- Born: September 11, 1967 (age 58)
- Origin: Orlando, Florida
- Genres: Rock, jazz-rock, pop
- Instruments: Vocals, bass, guitar
- Years active: 1990–2011, 2014–present
- Labels: Smoke Tree Records, Jet Pack Label Group
- Member of: The Players, California Transit Authority
- Formerly of: Chicago, House of Dreams
- Website: Official website

= Jeff Coffey =

American singer-songwriter and multi-instrumentalist

Jeff Coffey (born September 11, 1967) is an American singer-songwriter and multi-instrumentalist. He is the bassist and backing vocalist for Don Felder. From 2016–18 he was bassist and co-lead vocalist for the band Chicago.

==Early career==
Coffey grew up in Eustis, Florida in the Orlando area, and attended University of Central Florida where he traveled with their jazz band to perform at the Montreux Jazz Festival in Switzerland, and the North Sea Jazz Festival in The Hague. He spent much of the 1990s in the Gainesville, Florida-based band House of Dreams, which released a self-titled CD in 1994.

In 2007, Coffey released his second CD Long Way Home. From 2011–14, Coffey took a hiatus from music to focus on family and life. He returned to music on New Year's Eve 2014.

● Items
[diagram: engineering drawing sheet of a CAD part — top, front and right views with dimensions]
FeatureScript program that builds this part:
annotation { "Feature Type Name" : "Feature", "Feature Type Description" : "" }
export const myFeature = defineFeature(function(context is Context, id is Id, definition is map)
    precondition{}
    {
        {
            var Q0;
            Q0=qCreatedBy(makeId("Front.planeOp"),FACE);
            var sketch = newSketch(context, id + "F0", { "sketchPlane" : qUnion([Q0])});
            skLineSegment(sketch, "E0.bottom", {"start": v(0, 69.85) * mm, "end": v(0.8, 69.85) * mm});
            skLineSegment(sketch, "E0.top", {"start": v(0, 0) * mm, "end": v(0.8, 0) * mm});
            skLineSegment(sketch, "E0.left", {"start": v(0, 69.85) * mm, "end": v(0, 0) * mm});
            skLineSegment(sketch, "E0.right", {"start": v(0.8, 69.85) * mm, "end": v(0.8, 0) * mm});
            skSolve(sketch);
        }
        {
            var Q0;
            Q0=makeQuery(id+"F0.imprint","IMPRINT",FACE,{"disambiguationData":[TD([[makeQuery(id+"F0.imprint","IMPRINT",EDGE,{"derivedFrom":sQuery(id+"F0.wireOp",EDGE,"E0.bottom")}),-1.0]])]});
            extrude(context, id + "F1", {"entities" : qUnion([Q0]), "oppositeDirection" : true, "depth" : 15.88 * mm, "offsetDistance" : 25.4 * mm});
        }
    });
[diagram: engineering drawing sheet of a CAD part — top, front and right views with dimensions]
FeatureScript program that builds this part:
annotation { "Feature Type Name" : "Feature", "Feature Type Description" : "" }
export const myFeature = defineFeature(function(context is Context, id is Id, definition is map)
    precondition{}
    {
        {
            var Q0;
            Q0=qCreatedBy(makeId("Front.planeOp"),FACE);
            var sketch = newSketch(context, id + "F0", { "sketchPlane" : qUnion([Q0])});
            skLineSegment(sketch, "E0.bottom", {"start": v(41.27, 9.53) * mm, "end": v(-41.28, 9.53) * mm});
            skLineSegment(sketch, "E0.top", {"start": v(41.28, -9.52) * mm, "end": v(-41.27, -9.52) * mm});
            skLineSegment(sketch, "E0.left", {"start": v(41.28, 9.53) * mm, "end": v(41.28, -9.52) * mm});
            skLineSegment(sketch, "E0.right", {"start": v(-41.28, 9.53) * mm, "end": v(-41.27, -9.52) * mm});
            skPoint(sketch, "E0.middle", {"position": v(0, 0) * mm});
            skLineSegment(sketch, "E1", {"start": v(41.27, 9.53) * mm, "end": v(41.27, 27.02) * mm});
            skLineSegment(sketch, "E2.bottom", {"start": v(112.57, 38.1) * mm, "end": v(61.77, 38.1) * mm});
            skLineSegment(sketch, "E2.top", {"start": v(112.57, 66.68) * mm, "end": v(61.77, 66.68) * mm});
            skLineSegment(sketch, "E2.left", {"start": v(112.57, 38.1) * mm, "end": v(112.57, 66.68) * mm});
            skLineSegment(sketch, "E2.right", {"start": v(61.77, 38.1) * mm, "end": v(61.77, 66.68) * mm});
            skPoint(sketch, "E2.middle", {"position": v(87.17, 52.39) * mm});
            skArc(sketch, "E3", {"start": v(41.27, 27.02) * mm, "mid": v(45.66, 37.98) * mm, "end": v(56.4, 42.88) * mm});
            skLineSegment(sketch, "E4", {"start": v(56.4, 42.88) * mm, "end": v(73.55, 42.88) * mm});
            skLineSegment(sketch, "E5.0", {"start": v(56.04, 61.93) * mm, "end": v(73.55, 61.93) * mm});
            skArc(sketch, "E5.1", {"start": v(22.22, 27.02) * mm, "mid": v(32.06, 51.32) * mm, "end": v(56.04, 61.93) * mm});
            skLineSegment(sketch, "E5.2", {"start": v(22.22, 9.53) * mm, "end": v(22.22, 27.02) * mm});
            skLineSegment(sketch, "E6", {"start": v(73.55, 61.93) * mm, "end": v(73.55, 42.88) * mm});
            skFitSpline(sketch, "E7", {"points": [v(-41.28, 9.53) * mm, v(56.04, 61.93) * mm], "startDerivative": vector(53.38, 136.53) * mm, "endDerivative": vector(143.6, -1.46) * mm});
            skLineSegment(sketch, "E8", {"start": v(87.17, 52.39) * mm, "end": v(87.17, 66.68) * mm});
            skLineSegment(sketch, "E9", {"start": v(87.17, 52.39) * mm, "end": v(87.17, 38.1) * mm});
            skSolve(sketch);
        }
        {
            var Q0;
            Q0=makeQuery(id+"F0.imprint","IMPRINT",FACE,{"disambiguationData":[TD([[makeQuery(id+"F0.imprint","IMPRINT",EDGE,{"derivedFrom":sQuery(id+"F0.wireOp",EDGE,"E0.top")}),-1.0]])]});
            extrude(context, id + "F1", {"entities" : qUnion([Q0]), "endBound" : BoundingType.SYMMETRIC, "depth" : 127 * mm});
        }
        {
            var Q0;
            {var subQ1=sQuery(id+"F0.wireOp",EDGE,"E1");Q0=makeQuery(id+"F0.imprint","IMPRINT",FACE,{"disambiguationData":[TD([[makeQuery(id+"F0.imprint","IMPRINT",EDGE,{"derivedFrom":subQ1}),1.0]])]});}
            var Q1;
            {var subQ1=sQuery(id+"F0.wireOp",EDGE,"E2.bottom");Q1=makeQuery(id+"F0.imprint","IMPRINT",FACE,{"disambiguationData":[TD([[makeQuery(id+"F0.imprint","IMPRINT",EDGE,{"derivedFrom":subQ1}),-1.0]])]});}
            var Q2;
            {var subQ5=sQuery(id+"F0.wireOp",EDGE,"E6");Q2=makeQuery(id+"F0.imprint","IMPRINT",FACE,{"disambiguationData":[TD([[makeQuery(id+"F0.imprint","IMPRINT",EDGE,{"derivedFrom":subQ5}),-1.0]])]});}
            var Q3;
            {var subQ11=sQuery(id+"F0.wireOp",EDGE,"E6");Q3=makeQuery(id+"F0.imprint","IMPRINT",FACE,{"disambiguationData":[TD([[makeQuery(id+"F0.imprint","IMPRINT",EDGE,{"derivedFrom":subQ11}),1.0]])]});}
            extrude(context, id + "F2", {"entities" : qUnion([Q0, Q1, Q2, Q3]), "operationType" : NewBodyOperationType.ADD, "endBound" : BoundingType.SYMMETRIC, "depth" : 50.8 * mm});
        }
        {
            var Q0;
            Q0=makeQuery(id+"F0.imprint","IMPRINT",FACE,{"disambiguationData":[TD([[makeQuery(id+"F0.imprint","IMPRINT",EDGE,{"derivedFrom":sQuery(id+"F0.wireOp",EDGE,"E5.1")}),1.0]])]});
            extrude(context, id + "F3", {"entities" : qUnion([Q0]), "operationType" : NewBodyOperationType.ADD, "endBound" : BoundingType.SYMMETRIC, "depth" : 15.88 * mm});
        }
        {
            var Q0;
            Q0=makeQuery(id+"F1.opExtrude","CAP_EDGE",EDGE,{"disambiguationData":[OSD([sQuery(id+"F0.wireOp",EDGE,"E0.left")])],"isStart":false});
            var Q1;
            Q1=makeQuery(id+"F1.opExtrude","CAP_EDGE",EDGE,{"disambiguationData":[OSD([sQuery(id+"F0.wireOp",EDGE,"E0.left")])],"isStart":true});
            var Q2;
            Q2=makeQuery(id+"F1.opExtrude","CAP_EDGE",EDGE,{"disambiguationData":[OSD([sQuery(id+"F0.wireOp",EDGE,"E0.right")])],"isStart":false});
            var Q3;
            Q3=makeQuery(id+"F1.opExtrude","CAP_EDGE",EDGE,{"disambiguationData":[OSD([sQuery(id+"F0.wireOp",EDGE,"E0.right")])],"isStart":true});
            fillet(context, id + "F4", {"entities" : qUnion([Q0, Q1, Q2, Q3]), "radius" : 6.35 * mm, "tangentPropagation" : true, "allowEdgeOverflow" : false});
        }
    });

● Your tasks
1 > Translate this sentence from the Jeff Coffey biography into Spanish: "He returned to music on New Year's Eve 2014."
2 > Copy out the rows again, from their very first line through the line that contains "v(41.28, 9.53) *".

● Task-by-task outputs
1 > Regresó a la música en la Nochevieja de 2014.

2 >
[diagram: engineering drawing sheet of a CAD part — top, front and right views with dimensions]
FeatureScript program that builds this part:
annotation { "Feature Type Name" : "Feature", "Feature Type Description" : "" }
export const myFeature = defineFeature(function(context is Context, id is Id, definition is map)
    precondition{}
    {
        {
            var Q0;
            Q0=qCreatedBy(makeId("Front.planeOp"),FACE);
            var sketch = newSketch(context, id + "F0", { "sketchPlane" : qUnion([Q0])});
            skLineSegment(sketch, "E0.bottom", {"start": v(0, 69.85) * mm, "end": v(0.8, 69.85) * mm});
            skLineSegment(sketch, "E0.top", {"start": v(0, 0) * mm, "end": v(0.8, 0) * mm});
            skLineSegment(sketch, "E0.left", {"start": v(0, 69.85) * mm, "end": v(0, 0) * mm});
            skLineSegment(sketch, "E0.right", {"start": v(0.8, 69.85) * mm, "end": v(0.8, 0) * mm});
            skSolve(sketch);
        }
        {
            var Q0;
            Q0=makeQuery(id+"F0.imprint","IMPRINT",FACE,{"disambiguationData":[TD([[makeQuery(id+"F0.imprint","IMPRINT",EDGE,{"derivedFrom":sQuery(id+"F0.wireOp",EDGE,"E0.bottom")}),-1.0]])]});
            extrude(context, id + "F1", {"entities" : qUnion([Q0]), "oppositeDirection" : true, "depth" : 15.88 * mm, "offsetDistance" : 25.4 * mm});
        }
    });
[diagram: engineering drawing sheet of a CAD part — top, front and right views with dimensions]
FeatureScript program that builds this part:
annotation { "Feature Type Name" : "Feature", "Feature Type Description" : "" }
export const myFeature = defineFeature(function(context is Context, id is Id, definition is map)
    precondition{}
    {
        {
            var Q0;
            Q0=qCreatedBy(makeId("Front.planeOp"),FACE);
            var sketch = newSketch(context, id + "F0", { "sketchPlane" : qUnion([Q0])});
            skLineSegment(sketch, "E0.bottom", {"start": v(41.27, 9.53) * mm, "end": v(-41.28, 9.53) * mm});
            skLineSegment(sketch, "E0.top", {"start": v(41.28, -9.52) * mm, "end": v(-41.27, -9.52) * mm});
            skLineSegment(sketch, "E0.left", {"start": v(41.28, 9.53) * mm, "end": v(41.28, -9.52) * mm});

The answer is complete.